--- Exercise prompt ---
In the entries below, find each line bearing the string "danni" and copy it.

--- Records ---
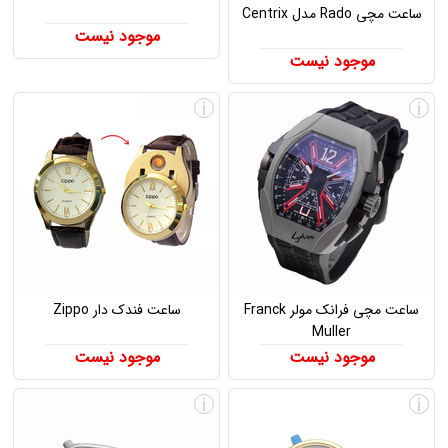
ساعت مچی Rado مدل Centrix
موجود نیست
موجود نیست
i
i
ساعت مچی فرانک مولر Franck
ساعت فندک دار Zippo
Muller
موجود نیست
موجود نیست
i
i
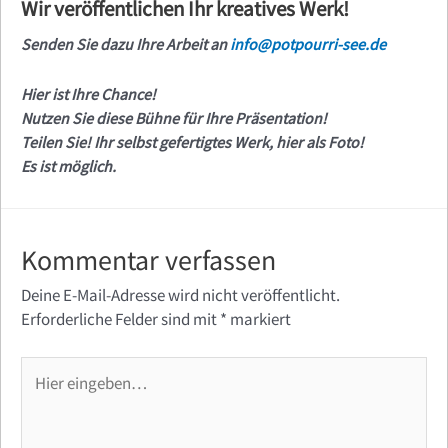
Wir veröffentlichen Ihr kreatives Werk!
Senden Sie dazu Ihre Arbeit an
info@potpourri-see.de
Hier ist Ihre Chance!
Nutzen Sie diese Bühne für Ihre Präsentation!
Teilen Sie! Ihr selbst gefertigtes Werk, hier als Foto!
Es ist möglich.
Kommentar verfassen
Deine E-Mail-Adresse wird nicht veröffentlicht.
Erforderliche Felder sind mit
*
markiert
Hier
eingeben…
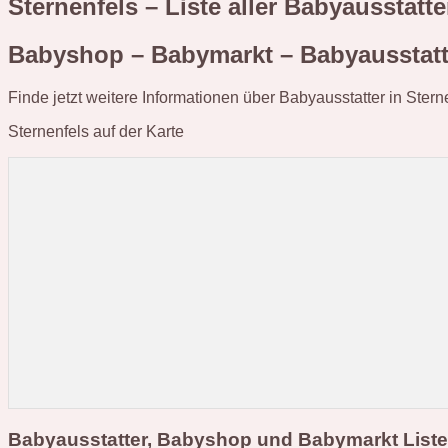
Sternenfels – Liste aller Babyausstat
Babyshop – Babymarkt – Babyausstatte
Finde jetzt weitere Informationen über Babyausstatter in Stern
Sternenfels auf der Karte
Babyausstatter, Babyshop und Babymarkt Liste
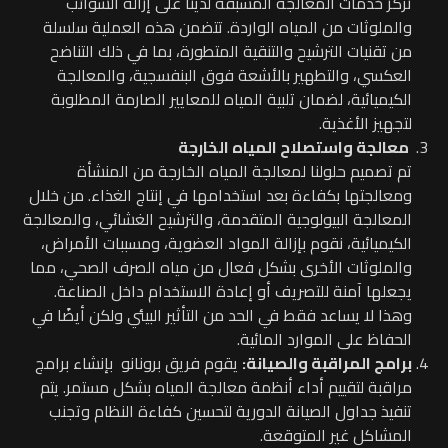
تركز خدمات المعالجة المسبقة لدينا على إزالة الشوائب
والملوثات من المياه الواردة. تتضمن هذه العملية سلسلة
من تقنيات الترشيح والتنقية المتطورة، بما في ذلك التناضح
العكسي، والتطهير بالأشعة فوق البنفسجية، والمعالجة
الكيميائية، لضمان تلبية المياه للمعايير الصارمة المطلوبة
لتجهيز الأغذية.
معالجة واستصلاح المياه الخارجة
تم تصميم حلولنا لمعالجة المياه الخارجة من المنشأة
ومعالجتها بكفاءة بعد استخدامها في إنتاج الغذاء. من خلال
المعالجة البيولوجية المتقدمة، والترشيح الغشائي، والمعالجة
الكيميائية، نقوم بإزالة المواد العضوية، ومسببات الأمراض،
والملوثات الأخرى بشكل فعال من مياه الصرف الصحي، مما
يجعلها آمنة للتصريف أو إعادة الاستخدام داخل الصناعة.
وهذا لا يساعد فقط في الحد من التأثير البيئي ولكن أيضًا في
الحفاظ على الموارد المائية.
برامج المراقبة والصيانة:
يقوم فريق برونانو بإنشاء برامج
مراقبة لتقييم أداء أنظمة معالجة المياه بشكل مستمر. يتم
تنفيذ جداول الصيانة الدورية لتحسين كفاءة النظام وتجنب
المشاكل غير المتوقعة.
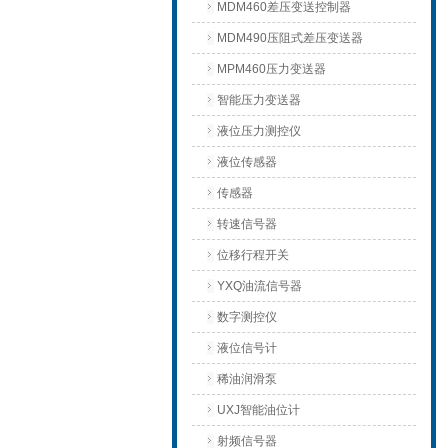
MDM460差压变送控制器
MDM490压阻式差压变送器
MPM460压力变送器
智能压力变送器
液位压力测控仪
液位传感器
传感器
转速信号器
位移行程开关
YXQ油流信号器
数字测控仪
液位信号计
稀油润滑泵
UXJ智能油位计
射频信号器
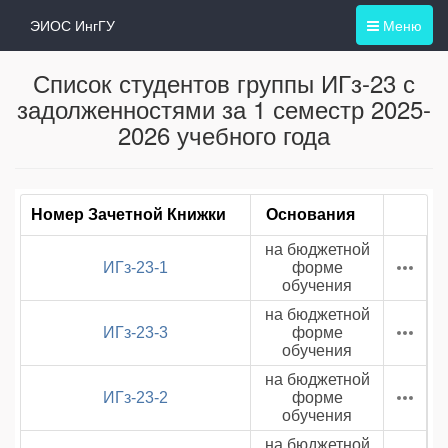
ЭИОС ИнгГУ
Меню
Список студентов группы ИГз-23 с
задолженностями за 1 семестр 2025-
2026 учебного года
Номер Зачетной Книжки
Основания
на бюджетной
ИГз-23-1
форме
обучения
на бюджетной
ИГз-23-3
форме
обучения
на бюджетной
ИГз-23-2
форме
обучения
на бюджетной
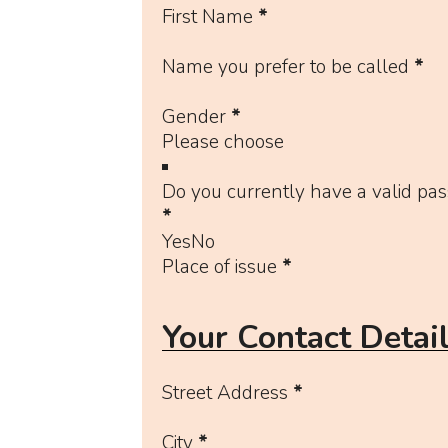
First Name
*
Name you prefer to be called
*
Gender
*
Do you currently have a valid pas
*
Yes
No
Place of issue
*
Your Contact Detai
Street Address
*
City
*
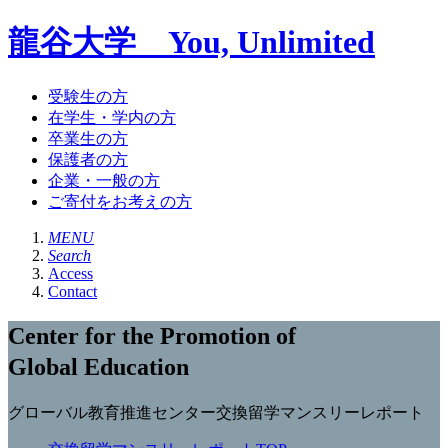
龍谷大学 You, Unlimited
受験生の方
在学生・学内の方
卒業生の方
保護者の方
企業・一般の方
ご寄付をお考えの方
MENU
Search
Access
Contact
Center for the Promotion of
Global Education
グローバル教育推進センター交換留学マンスリーレポート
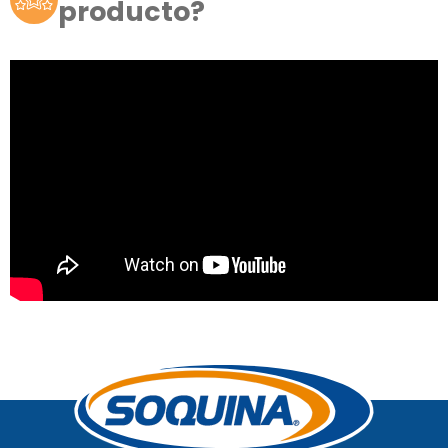
producto?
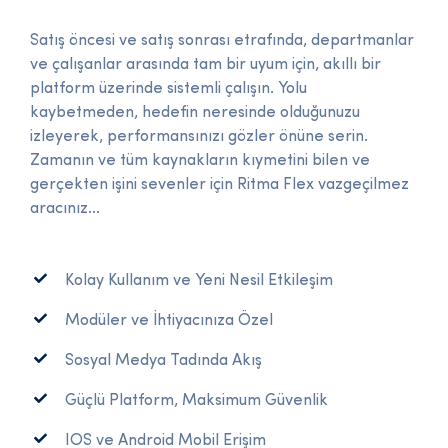
Satış öncesi ve satış sonrası etrafında, departmanlar
ve çalışanlar arasında tam bir uyum için, akıllı bir
platform üzerinde sistemli çalışın. Yolu
kaybetmeden, hedefin neresinde olduğunuzu
izleyerek, performansınızı gözler önüne serin.
Zamanın ve tüm kaynakların kıymetini bilen ve
gerçekten işini sevenler için Ritma Flex vazgeçilmez
aracınız...
Kolay Kullanım ve Yeni Nesil Etkileşim
Modüler ve İhtiyacınıza Özel
Sosyal Medya Tadında Akış
Güçlü Platform, Maksimum Güvenlik
IOS ve Android Mobil Erişim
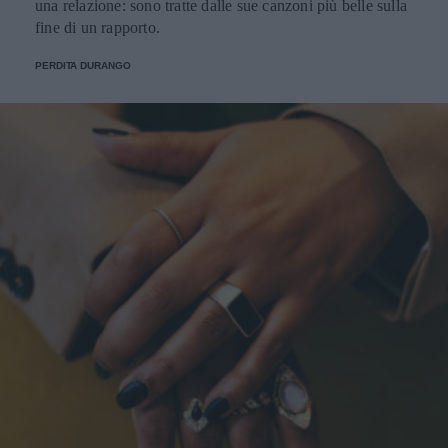
una relazione: sono tratte dalle sue canzoni più belle sulla
fine di un rapporto.
PERDITA DURANGO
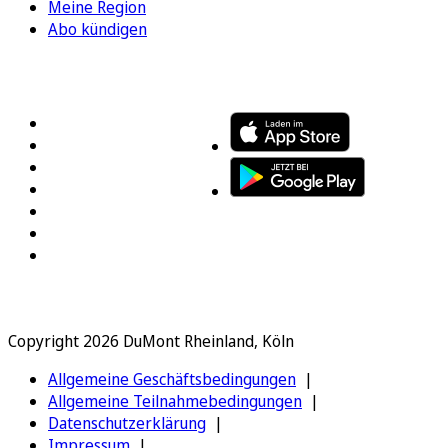
Meine Region
Abo kündigen
FOLGEN SIE UNS
ENTDECKEN SIE UNSERE APP
Copyright 2026 DuMont Rheinland, Köln
Allgemeine Geschäftsbedingungen
Allgemeine Teilnahmebedingungen
Datenschutzerklärung
Impressum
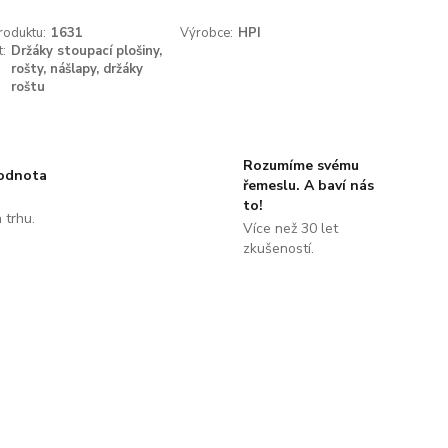
roduktu:
1631
Výrobce:
HPI
t:
Držáky stoupací plošiny,
rošty, nášlapy, držáky
roštu
Rozumíme svému
hodnota
řemeslu. A baví nás
to!
 trhu.
Více než 30 let
!
zkušeností.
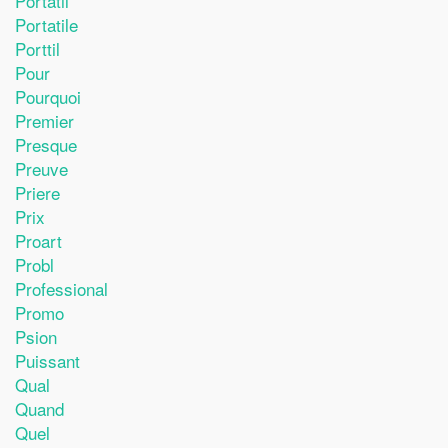
Portatil
Portatile
Porttil
Pour
Pourquoi
Premier
Presque
Preuve
Priere
Prix
Proart
Probl
Professional
Promo
Psion
Puissant
Qual
Quand
Quel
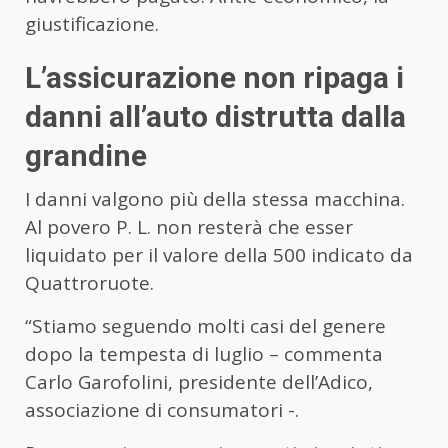
giustificazione.
L’assicurazione non ripaga i
danni all’auto distrutta dalla
grandine
I danni valgono più della stessa macchina.
Al povero P. L. non resterà che esser
liquidato per il valore della 500 indicato da
Quattroruote.
“Stiamo seguendo molti casi del genere
dopo la tempesta di luglio – commenta
Carlo Garofolini, presidente dell’Adico,
associazione di consumatori -.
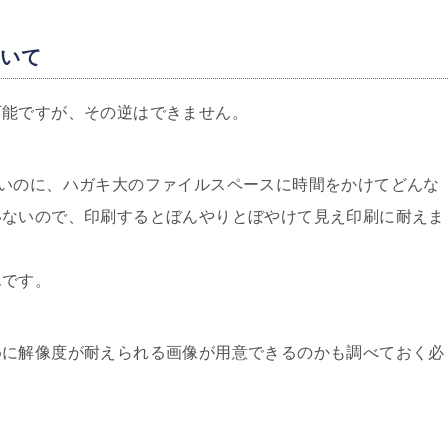
ついて
可能ですが、その逆はできません。
いのに、ハガキ大のファイルスペースに時間をかけてどんな
いないので、印刷するとぼんやりとぼやけて見え印刷に耐えま
んです。
めに解像度が耐えられる画像が用意できるのかも調べておく必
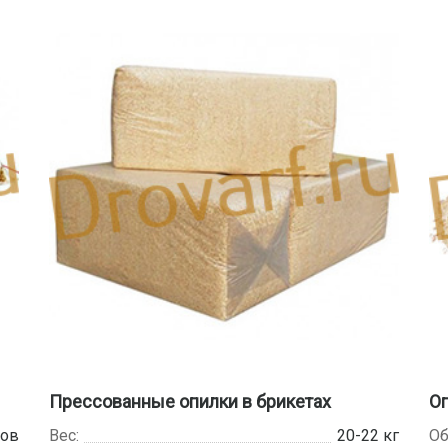
Прессованные опилки в брикетах
Оп
ров
Вес:
20-22 кг
Об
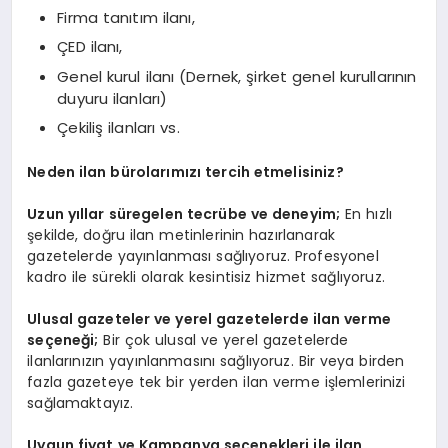
Firma tanıtım ilanı,
ÇED ilanı,
Genel kurul ilanı (Dernek, şirket genel kurullarının
duyuru ilanları)
Çekiliş ilanları vs.
Neden ilan bürolarımızı tercih etmelisiniz?
Uzun yıllar süregelen tecrübe ve deneyim;
En hızlı
şekilde, doğru ilan metinlerinin hazırlanarak
gazetelerde yayınlanması sağlıyoruz. Profesyonel
kadro ile sürekli olarak kesintisiz hizmet sağlıyoruz.
Ulusal gazeteler ve yerel gazetelerde ilan verme
seçeneği;
Bir çok ulusal ve yerel gazetelerde
ilanlarınızın yayınlanmasını sağlıyoruz. Bir veya birden
fazla gazeteye tek bir yerden ilan verme işlemlerinizi
sağlamaktayız.
Uygun fiyat ve Kampanya seçenekleri ile ilan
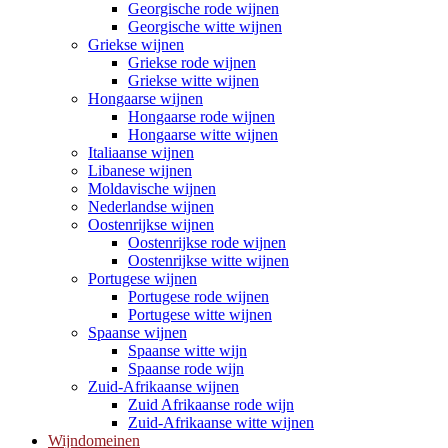
Georgische rode wijnen
Georgische witte wijnen
Griekse wijnen
Griekse rode wijnen
Griekse witte wijnen
Hongaarse wijnen
Hongaarse rode wijnen
Hongaarse witte wijnen
Italiaanse wijnen
Libanese wijnen
Moldavische wijnen
Nederlandse wijnen
Oostenrijkse wijnen
Oostenrijkse rode wijnen
Oostenrijkse witte wijnen
Portugese wijnen
Portugese rode wijnen
Portugese witte wijnen
Spaanse wijnen
Spaanse witte wijn
Spaanse rode wijn
Zuid-Afrikaanse wijnen
Zuid Afrikaanse rode wijn
Zuid-Afrikaanse witte wijnen
Wijndomeinen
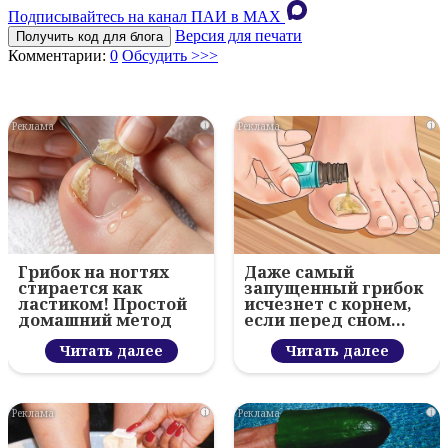
Подписывайтесь на канал ПАИ в MAХ
Версия для печати
Получить код для блога
Комментарии:
0
Обсудить >>>
i
i
Грибок на ногтях
Даже самый
стирается как
запущенный грибок
ластиком! Простой
исчезнет с корнем,
домашний метод
если перед сном…
Читать далее
Читать далее
i
i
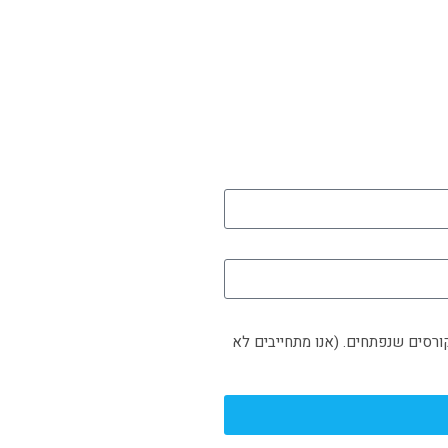
 טיפים ומידע לגבי קורסים שנפתחים. (אנו מתחייבים לא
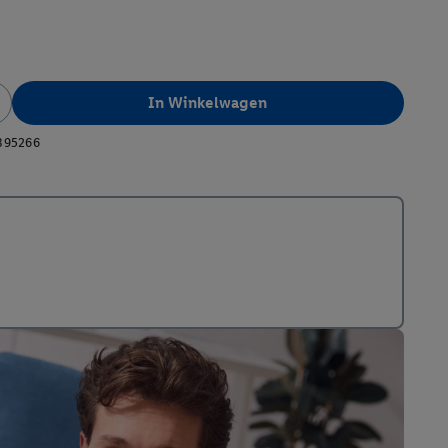
In Winkelwagen
395266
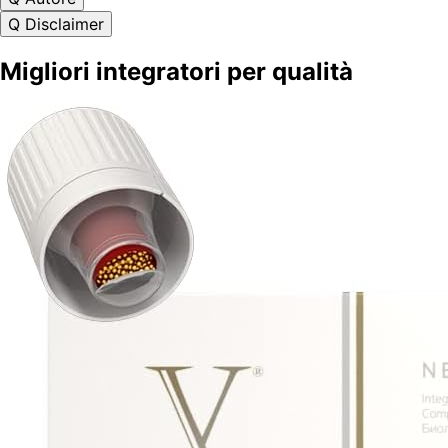
Q
Disclaimer
Migliori integratori per qualità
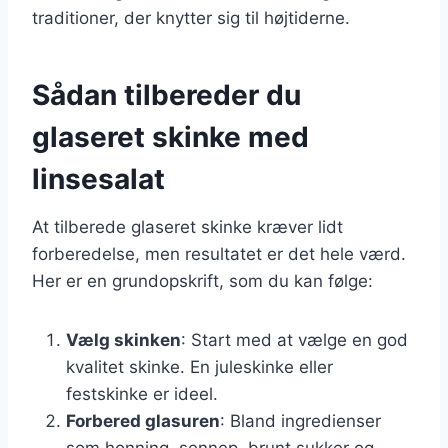
traditioner, der knytter sig til højtiderne.
Sådan tilbereder du
glaseret skinke med
linsesalat
At tilberede glaseret skinke kræver lidt
forberedelse, men resultatet er det hele værd.
Her er en grundopskrift, som du kan følge:
Vælg skinken
: Start med at vælge en god
kvalitet skinke. En juleskinke eller
festskinke er ideel.
Forbered glasuren
: Bland ingredienser
som honning, sennep, brunt sukker og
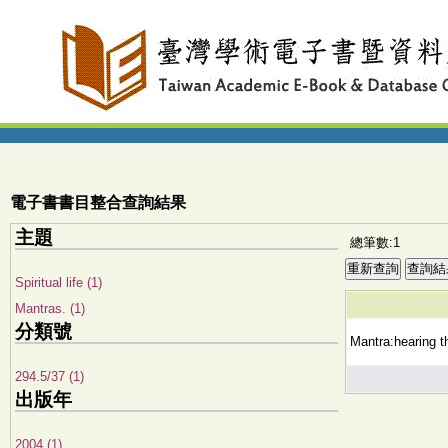
電子書書目整合查詢結果
主題
總筆數:1
Spiritual life (1)
Mantras. (1)
分類號
Mantra:hearing th
294.5/37 (1)
出版年
2004 (1)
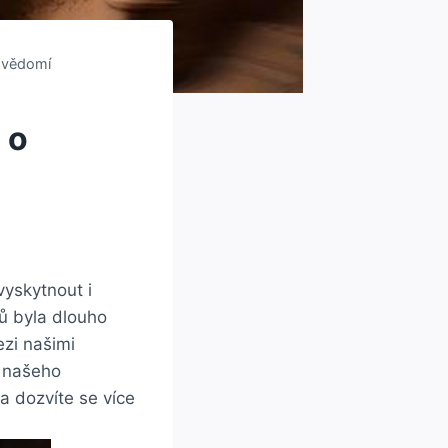
odvědomí
 o
vyskytnout i
ů byla dlouho
ezi našimi
o našeho
a dozvíte se více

--- Answer to this task ---
danni all’auto distrutta dalla
I danni valgono più della stessa macchina.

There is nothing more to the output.